> [Текст]
Не удался! Пройдёт ещё немного времени, и Мартын направит свои стопы в Россию, страну, где некогда пасьянс удался и – сгинет там, несмотря на своё «горно-Ригведийское происхождение» – от Роберта Эдельвейса с Индрой (ох уж эти арийские наклонности Набокова, quasi-равные пра-арийской восторженности Мандельштама!) : «Эдельвейс, дед Мартына, был, как это ни смешно, швейцарец с пушистыми усами, воспитывавший в шестидесятых годах детей петербургского помещика Индрикова и женившийся на младшей его дочери.»73. Не удался Мартын несмотря на свою чреватость ницшеанско-великим, воспитанную, например, той же верой в «… какие-то далёкие круглые острова, на которые смотрит с берега девушка в развевающихся одеждах, держащая на кисти сокола в клубочке …»74, – что является откликом громогласного утверждения перса, начитавшегося, видно, Лукиана, о существовании кольцеобразных островов Блаженства:


«Так вздыхал прорицатель; но при последнем вздохе его сделался Заратустра опять весел и уверен, как некто из глубокой пропасти выходящий на свет. „Нет! Нет! Трижды нет! – воскликнул он твёрдым голосом и погладил себе бороду. – Это знаю я лучше! Существуют ещё блаженные острова! Не говори об этом, ты, вздыхающий мешок печали!»75.

Да и если припомнить хорошенько : когда Ницше впервые приезжает в Сильс-Марию, то поселяется он в этом месте очной ставки с Заратустрой76 в гостинице под названием Edelweiss – в те времена самом шикарном и самом старинном отеле села. Как же ницшеанцу горнолыжнику Набокову не знать этого!

> [Сведения]
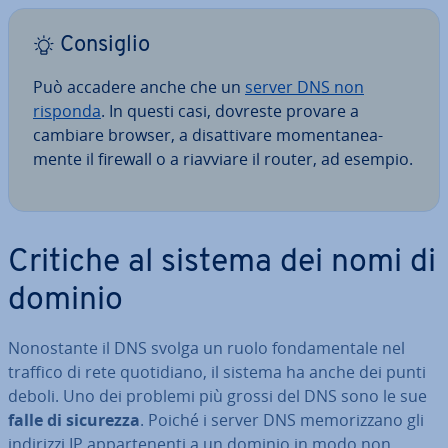
Consiglio
Può accadere anche che un
server DNS non
risponda
. In questi casi, dovreste provare a
cambiare browser, a di­sat­ti­va­re mo­men­ta­nea­
men­te il firewall o a riavviare il router, ad esempio.
Critiche al sistema dei nomi di
dominio
No­no­stan­te il DNS svolga un ruolo fon­da­men­ta­le nel
traffico di rete quo­ti­dia­no, il sistema ha anche dei punti
deboli. Uno dei problemi più grossi del DNS sono le sue
falle di sicurezza
. Poiché i server DNS me­mo­riz­za­no gli
indirizzi IP ap­par­te­nen­ti a un dominio in modo non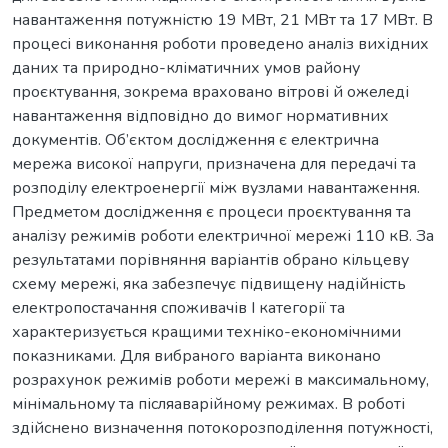
навантаження потужністю 19 МВт, 21 МВт та 17 МВт. В
процесі виконання роботи проведено аналіз вихідних
даних та природно-кліматичних умов району
проєктування, зокрема враховано вітрові й ожеледі
навантаження відповідно до вимог нормативних
документів. Об’єктом дослідження є електрична
мережа високої напруги, призначена для передачі та
розподілу електроенергії між вузлами навантаження.
Предметом дослідження є процеси проєктування та
аналізу режимів роботи електричної мережі 110 кВ. За
результатами порівняння варіантів обрано кільцеву
схему мережі, яка забезпечує підвищену надійність
електропостачання споживачів І категорії та
характеризується кращими техніко-економічними
показниками. Для вибраного варіанта виконано
розрахунок режимів роботи мережі в максимальному,
мінімальному та післяаварійному режимах. В роботі
здійснено визначення потокорозподілення потужності,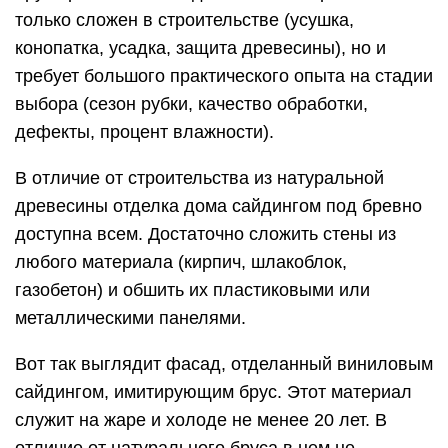
только сложен в строительстве (усушка,
конопатка, усадка, защита древесины), но и
требует большого практического опыта на стадии
выбора (сезон рубки, качество обработки,
дефекты, процент влажности).
В отличие от строительства из натуральной
древесины отделка дома сайдингом под бревно
доступна всем. Достаточно сложить стены из
любого материала (кирпич, шлакоблок,
газобетон) и обшить их пластиковыми или
металлическими панелями.
Вот так выглядит фасад, отделанный виниловым
сайдингом, имитирующим брус. Этот материал
служит на жаре и холоде не менее 20 лет. В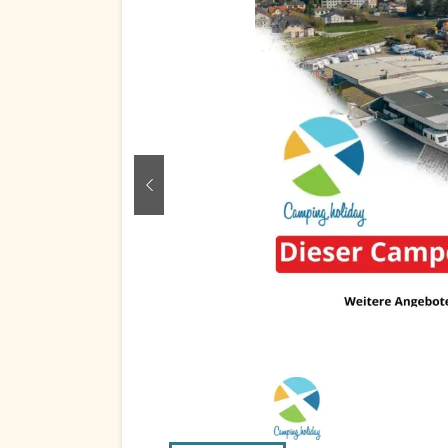
zurück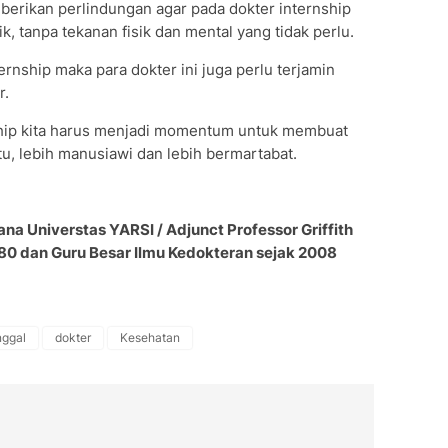
berikan perlindungan agar pada dokter internship
, tanpa tekanan fisik dan mental yang tidak perlu.
ernship maka para dokter ini juga perlu terjamin
r.
ship kita harus menjadi momentum untuk membuat
tu, lebih manusiawi dan lebih bermartabat.
ana Universtas YARSI / Adjunct Professor Griffith
1980 dan Guru Besar Ilmu Kedokteran sejak 2008
nggal
dokter
Kesehatan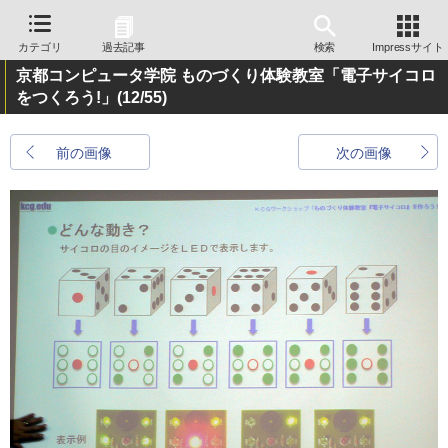
カテゴリ
過去記事
検索
Impressサイト
京都コンピュータ学院 ものづくり体験教室「電子サイコロ
をつくろう!」
(12/55)
前の画像
次の画像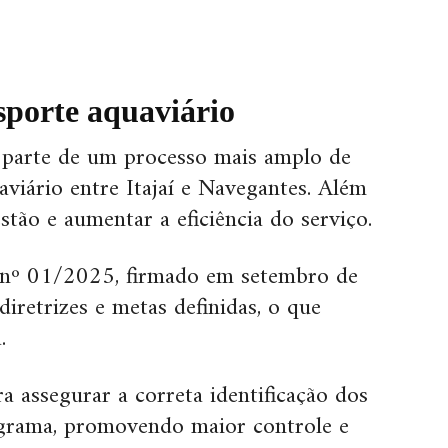
porte aquaviário
parte de um processo mais amplo de
viário entre Itajaí e Navegantes. Além
stão e aumentar a eficiência do serviço.
º 01/2025, firmado em setembro de
diretrizes e metas definidas, o que
.
 assegurar a correta identificação dos
grama, promovendo maior controle e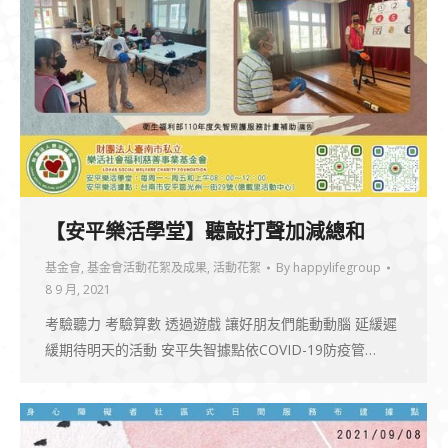
【安平樂活學堂】聽敲打聲加減總和
基金會
,
基金會活動花絮及成果
,
活動花絮
By
happylifegroup
8 9 月, 2021
考驗聽力 考驗算數 透過遊戲 讓好朋友們能動動腦 延緩遲
緩期待明天的活動 安平失智據點依COVID-19防疫管…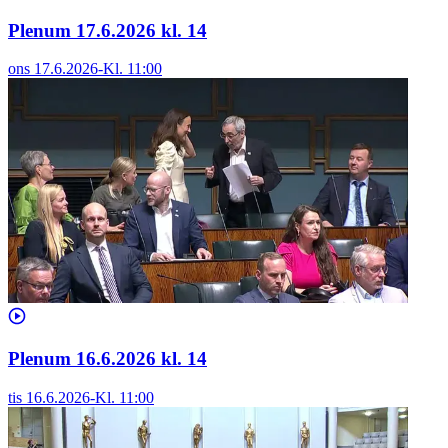
Plenum 17.6.2026 kl. 14
ons 17.6.2026
-
Kl.
11:00
Plenum 16.6.2026 kl. 14
tis 16.6.2026
-
Kl.
11:00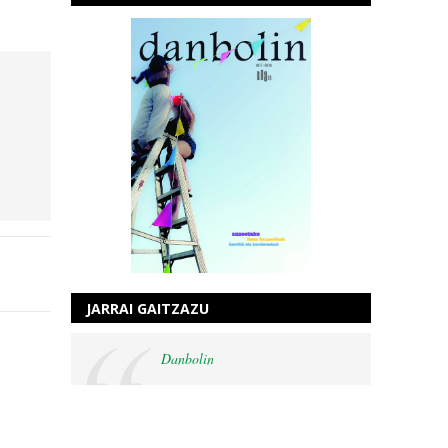
JARRAI GAITZAZU
Danbolin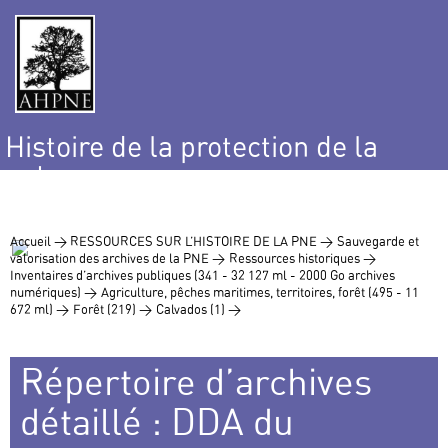
Histoire de la protection de la
nature
et de l’environnement
Accueil >
RESSOURCES SUR L’HISTOIRE DE LA PNE >
Sauvegarde et
valorisation des archives de la PNE >
Ressources historiques >
Inventaires d’archives publiques (341 - 32 127 ml - 2000 Go archives
numériques) >
Agriculture, pêches maritimes, territoires, forêt (495 - 11
672 ml) >
Forêt (219) >
Calvados (1) >
Répertoire d’archives
détaillé : DDA du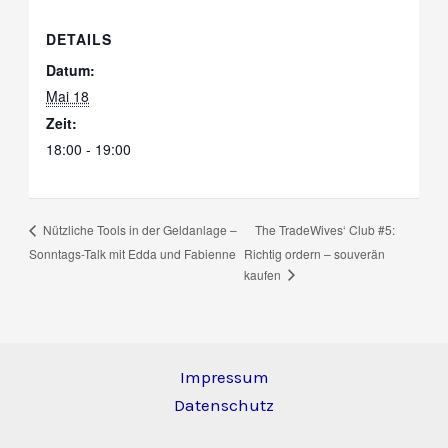
DETAILS
Datum:
Mai 18
Zeit:
18:00 - 19:00
The TradeWives‘ Club #5:
Nützliche Tools in der Geldanlage –
Sonntags-Talk mit Edda und Fabienne
Richtig ordern – souverän
kaufen
Impressum
Datenschutz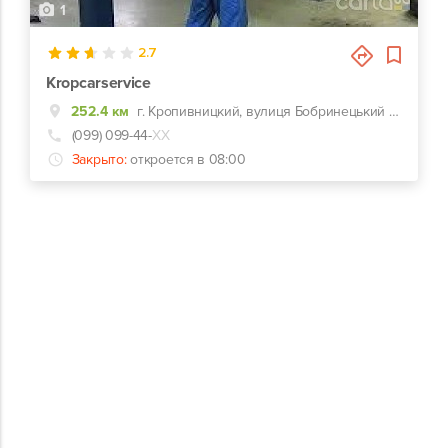
1
2.7
Kropcarservice
252.4 км
г. Кропивницкий, вулиця Бобринецький шлях, 68
(099) 099-44-
ХХ
Закрыто:
откроется в 08:00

> [Задание] Верните дословно отрывок текста о Мартыне, приведенного выше, начиная со слов «Да и если припомнить» и заканчивая словами «не знать этого!».

> [Решение]
Да и если припомнить хорошенько : когда Ницше впервые приезжает в Сильс-Марию, то поселяется он в этом месте очной ставки с Заратустрой76 в гостинице под названием Edelweiss – в те времена самом шикарном и самом старинном отеле села. Как же ницшеанцу горнолыжнику Набокову не знать этого!